Schematic representation of the brain-gut axis in healthy and stroke conditions. In physiological conditions (left side), the communication between the brain and the gut occurs through the vagus nerve (part of the autonomic nervous system), the enteric nervous system and its cells (glia and neurons), the epithelium and commensal bacteria (microbiota). In this situation, the regulation of intestinal homeostasis and cerebroprotection are assured by bottom-up and top-down signaling, respectively. In stroke (middle and right side), the brain-gut communication is altered, with morphological and functional consequences in both directions. Specifically, stroke causes alteration in microbiota content and composition. This correlates with immune/inflammatory responses in the brain, through the interplay microbiota/immune system.
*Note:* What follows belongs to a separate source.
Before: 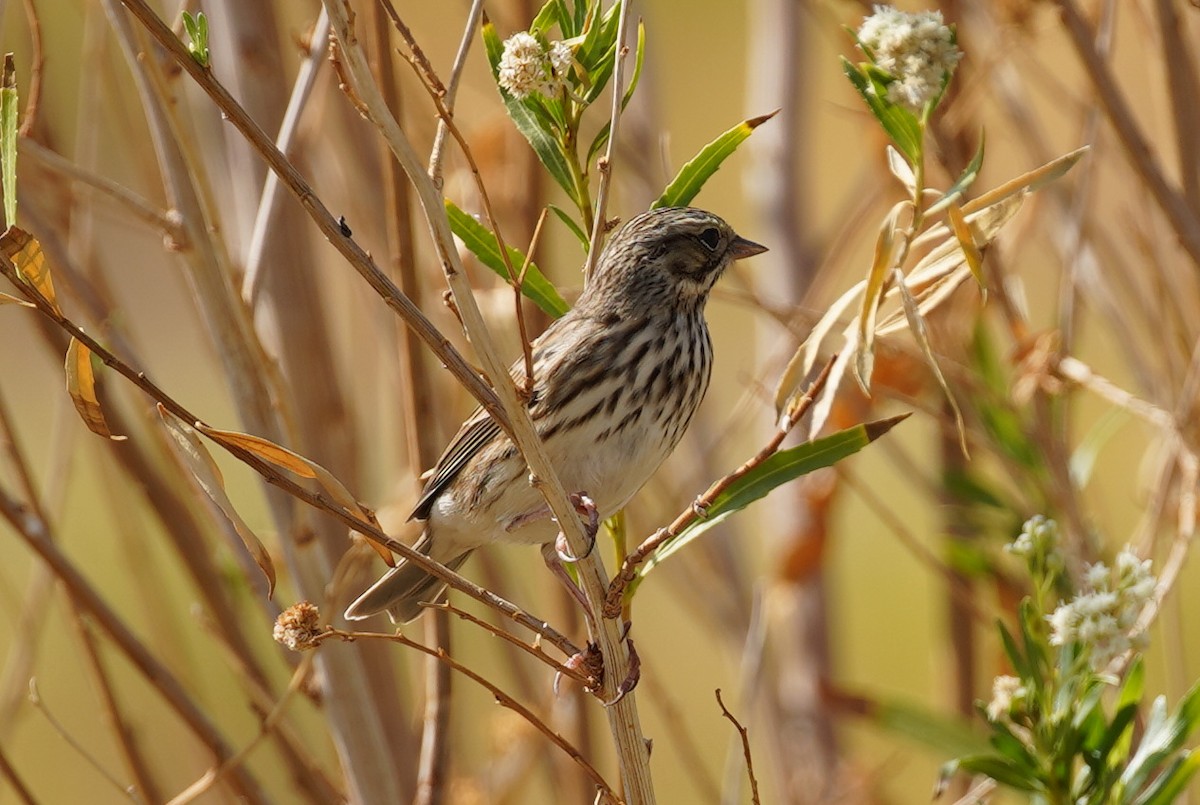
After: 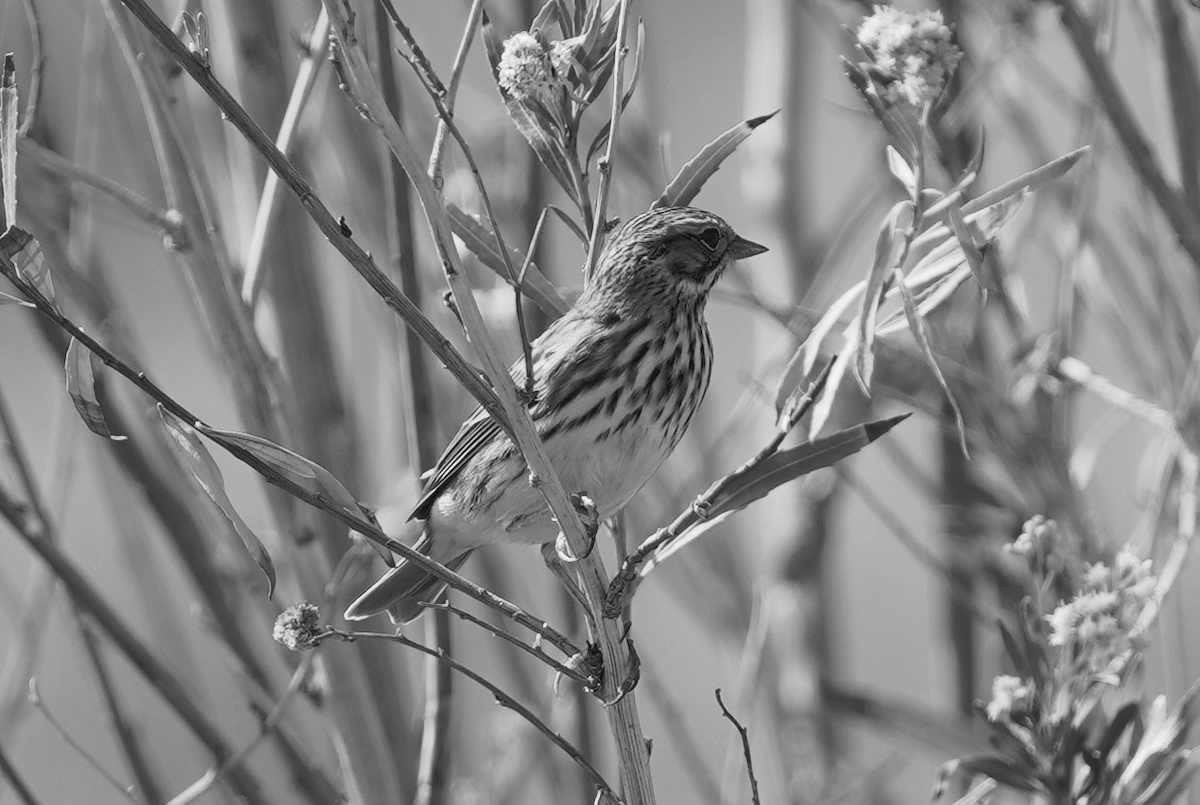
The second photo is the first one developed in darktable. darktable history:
tone curve: curves: ch0 [(0, 0) (0.003, 0.026) (0.011, 0.03) (0.025, 0.047) (0.044, 0.082) (0.069, 0.119) (0.1, 0.157) (0.136, 0.19) (0.177, 0.231) (0.224, 0.27) (0.277, 0.318) (0.335, 0.383) (0.399, 0.456) (0.468, 0.532) (0.543, 0.618) (0.623, 0.71) (0.709, 0.786) (0.801, 0.851) (0.898, 0.908) (1, 1)], preserve colors none
color look up table: target L [86.7, 86.7, 87.41, 75.88, 67, 61.32, 49.24, 34.88, 21.25, 201, 72.94, 62.46, 59.41, 55.8, 51.22, 41.83, 49.64, 44, 51.22, 45.36, 43.19, 32.32, 33.46, 9.598, 14.2, 2.461, 90.24, 80.97, 83.12, 74.42, 67.74, 64.74, 62.08, 71.47, 63.98, 46.84, 57.09, 37.13, 40.73, 23.07, 21.7, 17.06, 94.45, 83.12, 77.34, 79.88, 53.68, 48.44, 5.065], target a [-0.002 ×4, 0 ×6, -0.001, 0, 0, 0.001, 0, 0.001, 0, 0, 0, 0.001, 0, 0, 0.001, 0, 0, 0, -0.001, -0.001, -0.002, -0.001, 0, 0, 0, -0.001, 0, 0, 0, 0.001, 0, 0, 0, -0.001, -0.001, -0.002, -0.001, 0, 0.001, 0, 0], target b [0.022 ×4, 0.002, 0.002, 0.001, 0.001, 0.001, -0.001, 0.002, 0.002, 0.002, -0.004, 0.001, -0.003, 0.001, 0.001, 0.001, -0.003, 0.001, -0.003, -0.003, -0.001, -0.001, 0.001, 0.001, 0.022, 0.023, 0.022, 0.002 ×5, 0.001, 0.002, -0.003, -0.003, 0.001, 0.001, 0.009, 0, 0.023, 0.002, 0.001, -0.002, 0.001, 0.001], num patches 49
Antibiotic treatment after stroke (post-stroke) causes impairment of the immune-mediated (T-reg) neuroprotective response in the brain and facilitates opportunistic infections. On the other hand, in mice, antibiotic treatment given before stroke induction (pre-stroke) revealed to worsen the outcome of the disease, with increased mortality and infarct volume. GABA: gamma-aminobutyric acid; Ach: acetylcholine; 5-HT: serotonin; SCFA: short-chain fatty acids.